Equation $(7)$ needs to be written as an integral over $y$ to continue with the evaluation of equation $(4)$. This is accomplished by use of the Dirac Delta Function which is defined by,

$\int_{-\infty}^{\infty} f(y^{\ast})\delta(y^{\ast}-x) dy^{\ast} = f(x).$

If use is made of equation $(8)$ and the Dirac Delta Function it follows that equation $(7)$ becomes,

$P\left[Y\ \leq\ y,\ U\ >\ \alpha(x, y^{\ast})\ \mid\ X=x \right] = \int_{-\infty}^{y} f_{R}(y^{\ast})\delta(y^{\ast}-x) dy^{\ast}\ \ \ \ \ (9).$

The upper range of the limit was changed to conform to the limits of the CDF. This is acceptable since if $y\ <\ x$ the probability of rejection is 0. The Metropolis Hastings stochastic kernel can now by constructed by assembling the results obtained in equations $(6)$ and $(9)$ and revisiting equation $(5)$,

\begin{aligned} \int_{-\infty}^{y} p(x,w) dw & = P\left[ Y\ \leq\ y\ \mid\ X=x \right] \\ &= P\left[Y\ \leq\ y,\ U\ \leq\ \alpha(x, y^{\ast})\ \mid\ X=x \right] + P\left[Y\ \leq\ y,\ U\ >\ \alpha(x, y^{\ast})\ \mid\ X=x \right] \\ &= \int_{-\infty}^{y} \alpha(x, y^{\ast}) q(x, y^{\ast}) dy^{\ast} + \int_{-\infty}^{y} f_{R}(y^{\ast})\delta(y^{\ast}-x) dy^{\ast} \\ &= \int_{-\infty}^{y} \left[ \alpha(x, y^{\ast}) q(x, y^{\ast}) + f_{R}(y^{\ast})\delta(y^{\ast}-x)\right] dy^{\ast} \end{aligned}

Finally, the desired result is obtained by collecting the terms under a single integration variable,

$\begin{gathered} p(x,y) = \alpha(x, y) q(x, y) + f_{R}(y)\delta(y-x) \\ f_{R}(x) = 1 - \int_{-\infty}^{\infty}\alpha(x, y) q(x, y) dy \end{gathered}\ \ \ \ \ (10)$

Verify that the kernel satisfies the stochastic property,

\begin{aligned} \int_{-\infty}^{\infty} p(x,y) dy &= \int_{-\infty}^{\infty}\left[ \alpha(x, y) q(x, y) + f_{R}(y)\delta(y-x)\right] dy \\ &= \int_{-\infty}^{\infty}\alpha(x, y) q(x, y) dy - f_{R}(x) \\ &= \int_{-\infty}^{\infty}\alpha(x, y) q(x, y) dy + 1 - \int_{-\infty}^{\infty}\alpha(x, y) q(x, y) dy \\ &= 1 \end{aligned}

which is the desired result.

### Equilibrium

It can now be shown that the Metropolis Hastings stochastic kernel from equation $(10)$ is an equilibrium solution by evaluating the integral from equation $(1)$ that defines equilibrium. Additionally, Time Reversal Symmetry must also be assumed,

$\pi(x)\alpha(x,y)q(x,y) = \pi(y)\alpha(y,x)q(y,x)\ \ \ \ \ (11),$

where $\alpha(x,y)$ is the acceptance function from equation $(1)$, $q(x,y)$ is the stochastic kernel for the proposal Markov Chain, $\pi(y)$ is the distribution, $y$ is the state of the target Markov Chain at time step $t$ and $x$ the state at time $t-1$.

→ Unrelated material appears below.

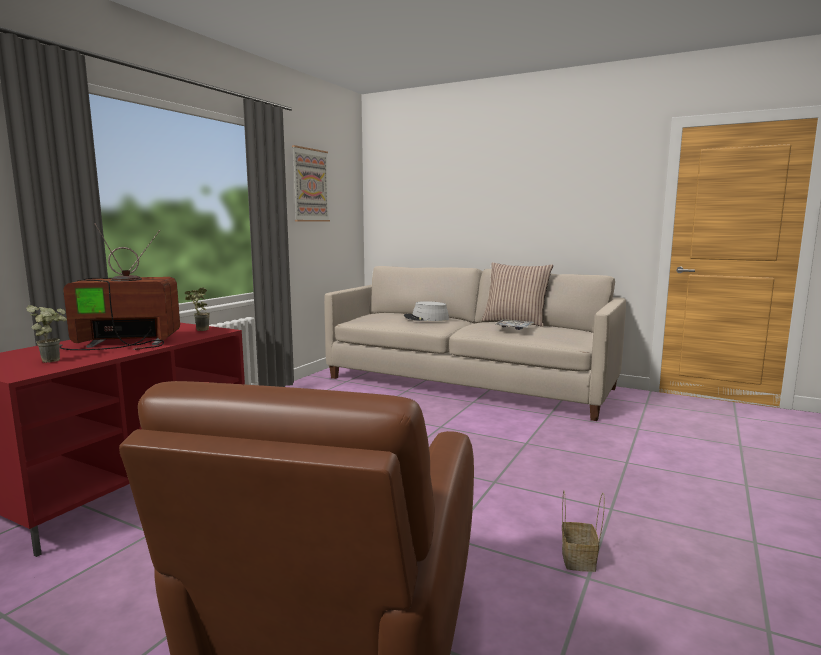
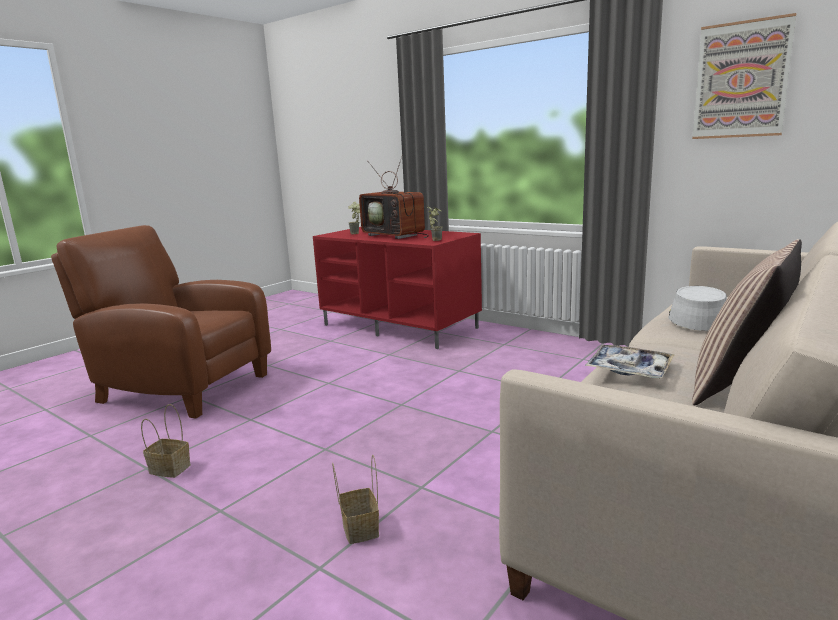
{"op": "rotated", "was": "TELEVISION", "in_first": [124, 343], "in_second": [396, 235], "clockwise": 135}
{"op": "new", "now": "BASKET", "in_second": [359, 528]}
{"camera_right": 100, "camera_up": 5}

Now, starting with equation $(1)$,

\begin{aligned} \int_{-\infty}^{\infty} p(x, y) \pi(x) dx &= \int_{-\infty}^{\infty}\left[ \alpha(x, y) q(x, y) + f_{R}(y)\delta(y-x)\right] \pi(x) dx \\ &= \int_{-\infty}^{\infty}\alpha(x, y) q(x, y) \pi(x) dx + f_{R}(y)\pi(y) \\ &= \int_{-\infty}^{\infty}\alpha(x, y) q(x, y) \pi(x) dx + \left[1 - \int_{-\infty}^{\infty}\alpha(y, w) q(y, w) dw \right]\pi(y) \\ &= \pi(y)+\int_{-\infty}^{\infty}\alpha(x, y) q(x, y) \pi(x) dx - \int_{-\infty}^{\infty}\pi(y)\alpha(y, w) q(y, w) dw \\ &= \pi(y)+\int_{-\infty}^{\infty}\alpha(x, y) q(x, y) \pi(x) dx - \int_{-\infty}^{\infty}\pi(w)\alpha(w, y) q(w, y) dw \\ &= \pi(y), \end{aligned}

where the last steps follow from substituting equation $(11)$ into the last term leading to the desired result.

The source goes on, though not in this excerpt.